Saved data entries
⟨

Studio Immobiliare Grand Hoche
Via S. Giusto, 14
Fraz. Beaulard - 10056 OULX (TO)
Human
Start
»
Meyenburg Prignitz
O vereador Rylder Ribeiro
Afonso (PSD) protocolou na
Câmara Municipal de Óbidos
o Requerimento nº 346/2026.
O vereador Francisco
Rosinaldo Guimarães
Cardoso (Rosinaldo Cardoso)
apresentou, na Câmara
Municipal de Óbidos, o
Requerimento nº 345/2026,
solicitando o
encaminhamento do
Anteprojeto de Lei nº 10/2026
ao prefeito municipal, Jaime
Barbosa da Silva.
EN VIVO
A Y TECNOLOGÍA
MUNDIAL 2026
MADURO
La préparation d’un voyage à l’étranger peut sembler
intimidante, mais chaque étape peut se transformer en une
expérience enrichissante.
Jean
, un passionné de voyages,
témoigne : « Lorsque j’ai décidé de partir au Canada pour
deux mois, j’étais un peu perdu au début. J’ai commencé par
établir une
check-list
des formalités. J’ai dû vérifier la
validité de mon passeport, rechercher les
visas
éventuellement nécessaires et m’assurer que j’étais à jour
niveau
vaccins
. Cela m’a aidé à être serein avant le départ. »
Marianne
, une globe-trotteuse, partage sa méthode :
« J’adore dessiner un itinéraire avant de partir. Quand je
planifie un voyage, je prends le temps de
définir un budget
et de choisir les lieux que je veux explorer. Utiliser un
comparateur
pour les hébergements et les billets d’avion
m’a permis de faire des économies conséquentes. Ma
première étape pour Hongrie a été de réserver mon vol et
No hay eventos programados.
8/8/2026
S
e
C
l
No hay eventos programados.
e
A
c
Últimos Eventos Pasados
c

⟩
⟨

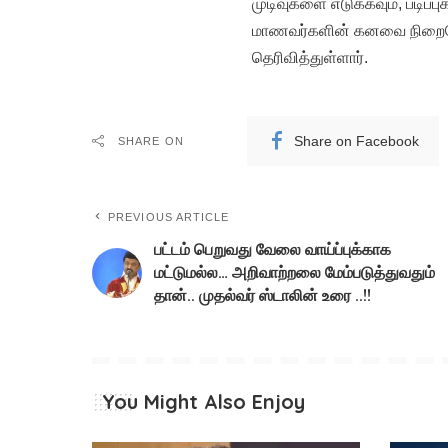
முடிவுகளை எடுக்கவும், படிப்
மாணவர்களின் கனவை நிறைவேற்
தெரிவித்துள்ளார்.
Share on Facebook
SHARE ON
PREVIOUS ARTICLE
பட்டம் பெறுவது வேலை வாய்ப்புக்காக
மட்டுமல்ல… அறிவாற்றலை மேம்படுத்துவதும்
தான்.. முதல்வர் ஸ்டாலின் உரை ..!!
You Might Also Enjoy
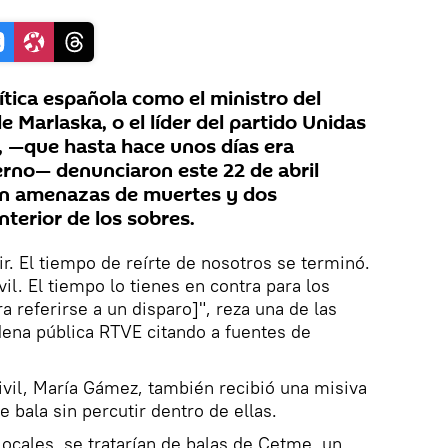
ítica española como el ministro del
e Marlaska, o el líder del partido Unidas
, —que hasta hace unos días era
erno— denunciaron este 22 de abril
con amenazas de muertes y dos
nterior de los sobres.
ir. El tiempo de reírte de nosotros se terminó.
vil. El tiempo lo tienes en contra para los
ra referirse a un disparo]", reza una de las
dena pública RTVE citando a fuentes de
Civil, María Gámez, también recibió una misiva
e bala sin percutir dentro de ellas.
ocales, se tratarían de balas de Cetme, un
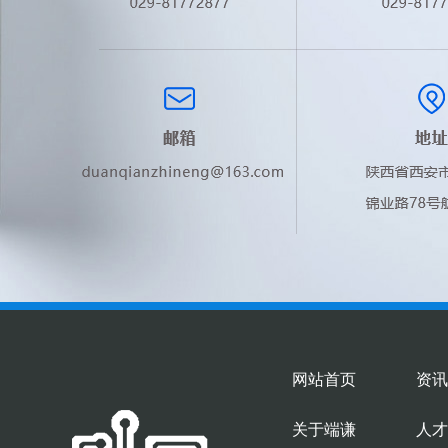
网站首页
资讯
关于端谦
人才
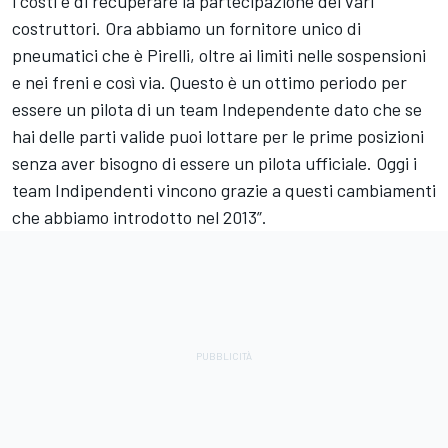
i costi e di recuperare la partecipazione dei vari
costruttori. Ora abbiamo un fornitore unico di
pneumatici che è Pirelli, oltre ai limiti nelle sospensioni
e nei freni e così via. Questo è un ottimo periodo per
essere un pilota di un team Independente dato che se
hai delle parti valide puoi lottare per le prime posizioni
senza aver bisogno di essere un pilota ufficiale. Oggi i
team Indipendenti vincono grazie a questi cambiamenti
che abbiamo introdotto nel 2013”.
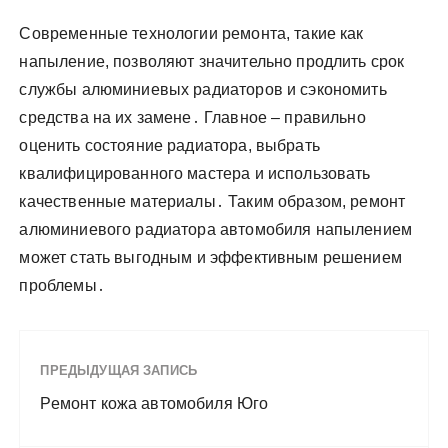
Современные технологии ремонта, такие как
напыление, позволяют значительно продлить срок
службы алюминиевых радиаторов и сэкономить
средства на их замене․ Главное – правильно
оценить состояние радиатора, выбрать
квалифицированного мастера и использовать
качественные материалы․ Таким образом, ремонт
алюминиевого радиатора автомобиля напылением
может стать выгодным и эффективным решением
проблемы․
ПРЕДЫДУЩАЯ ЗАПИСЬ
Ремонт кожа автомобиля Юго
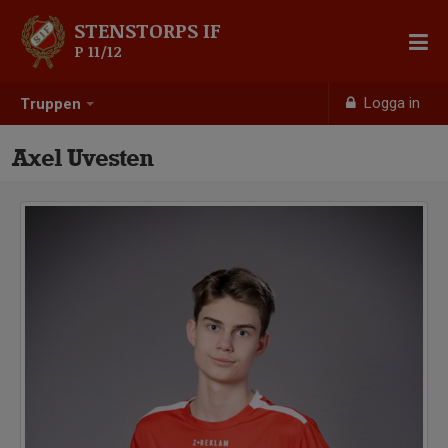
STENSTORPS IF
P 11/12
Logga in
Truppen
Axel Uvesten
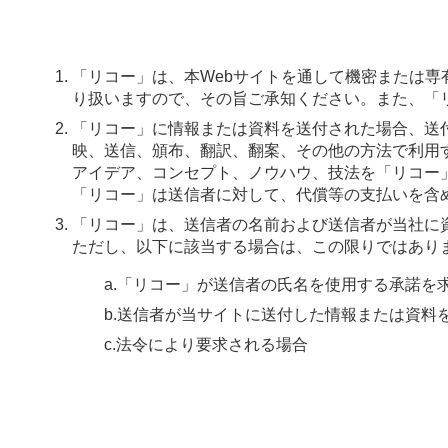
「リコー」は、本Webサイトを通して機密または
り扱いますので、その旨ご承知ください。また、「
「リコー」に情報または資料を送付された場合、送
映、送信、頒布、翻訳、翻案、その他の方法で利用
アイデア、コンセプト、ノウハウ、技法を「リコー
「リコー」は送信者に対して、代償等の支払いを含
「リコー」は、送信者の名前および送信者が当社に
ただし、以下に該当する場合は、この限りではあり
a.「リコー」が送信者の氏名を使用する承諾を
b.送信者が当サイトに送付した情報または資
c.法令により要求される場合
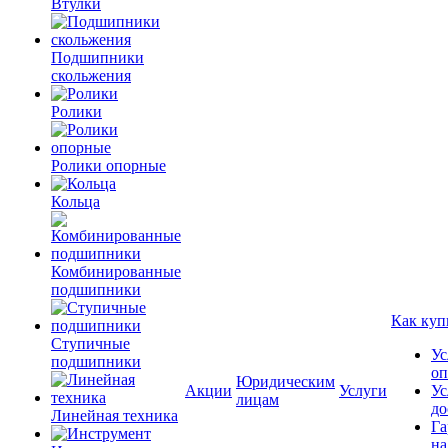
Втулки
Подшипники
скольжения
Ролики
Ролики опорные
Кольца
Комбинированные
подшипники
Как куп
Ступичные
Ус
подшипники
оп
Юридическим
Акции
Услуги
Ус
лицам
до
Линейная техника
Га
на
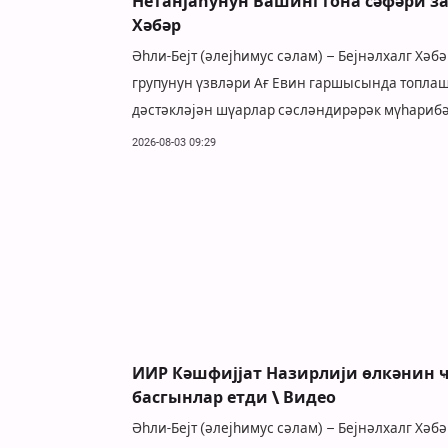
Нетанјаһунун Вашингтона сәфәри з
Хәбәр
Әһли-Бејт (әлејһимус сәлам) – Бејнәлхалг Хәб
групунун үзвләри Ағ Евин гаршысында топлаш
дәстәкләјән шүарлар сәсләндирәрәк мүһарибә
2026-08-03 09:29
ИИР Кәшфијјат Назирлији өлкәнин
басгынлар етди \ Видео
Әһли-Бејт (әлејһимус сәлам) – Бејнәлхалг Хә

⟩
⟨

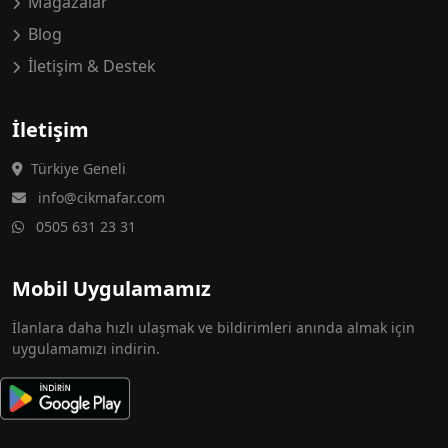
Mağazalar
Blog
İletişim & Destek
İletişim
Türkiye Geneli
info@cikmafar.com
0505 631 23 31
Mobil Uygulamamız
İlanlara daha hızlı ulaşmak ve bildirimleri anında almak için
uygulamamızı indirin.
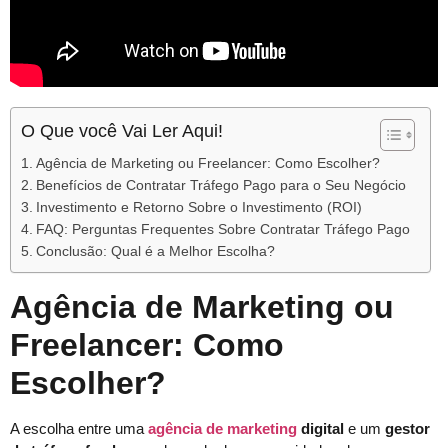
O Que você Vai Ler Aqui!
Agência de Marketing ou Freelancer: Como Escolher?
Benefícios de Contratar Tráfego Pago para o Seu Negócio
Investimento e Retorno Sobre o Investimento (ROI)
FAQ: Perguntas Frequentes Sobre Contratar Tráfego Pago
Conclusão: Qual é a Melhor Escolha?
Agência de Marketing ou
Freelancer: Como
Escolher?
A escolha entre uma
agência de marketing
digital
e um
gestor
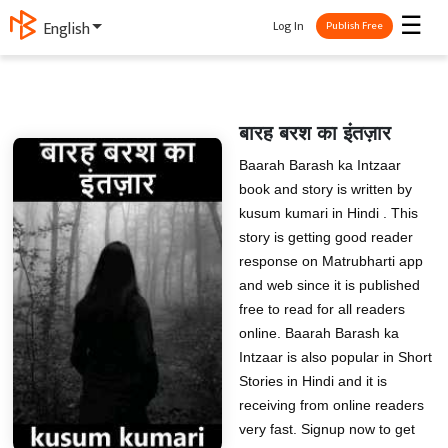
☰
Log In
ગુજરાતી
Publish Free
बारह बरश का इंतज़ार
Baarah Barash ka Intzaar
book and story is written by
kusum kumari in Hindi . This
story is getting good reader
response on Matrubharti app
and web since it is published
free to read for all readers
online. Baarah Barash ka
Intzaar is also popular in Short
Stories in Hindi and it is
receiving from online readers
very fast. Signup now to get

⟩

Task requirements:
Please repeat the lines starting with the one that contains "முடிவுகளை எடுக்கவும், படிப்" and ending after the one that contains "You Might Also Enjoy".

Solved problem:
முடிவுகளை எடுக்கவும், படிப்
மாணவர்களின் கனவை நிறைவேற்
தெரிவித்துள்ளார்.
Share on Facebook
SHARE ON
PREVIOUS ARTICLE
பட்டம் பெறுவது வேலை வாய்ப்புக்காக
மட்டுமல்ல… அறிவாற்றலை மேம்படுத்துவதும்
தான்.. முதல்வர் ஸ்டாலின் உரை ..!!
You Might Also Enjoy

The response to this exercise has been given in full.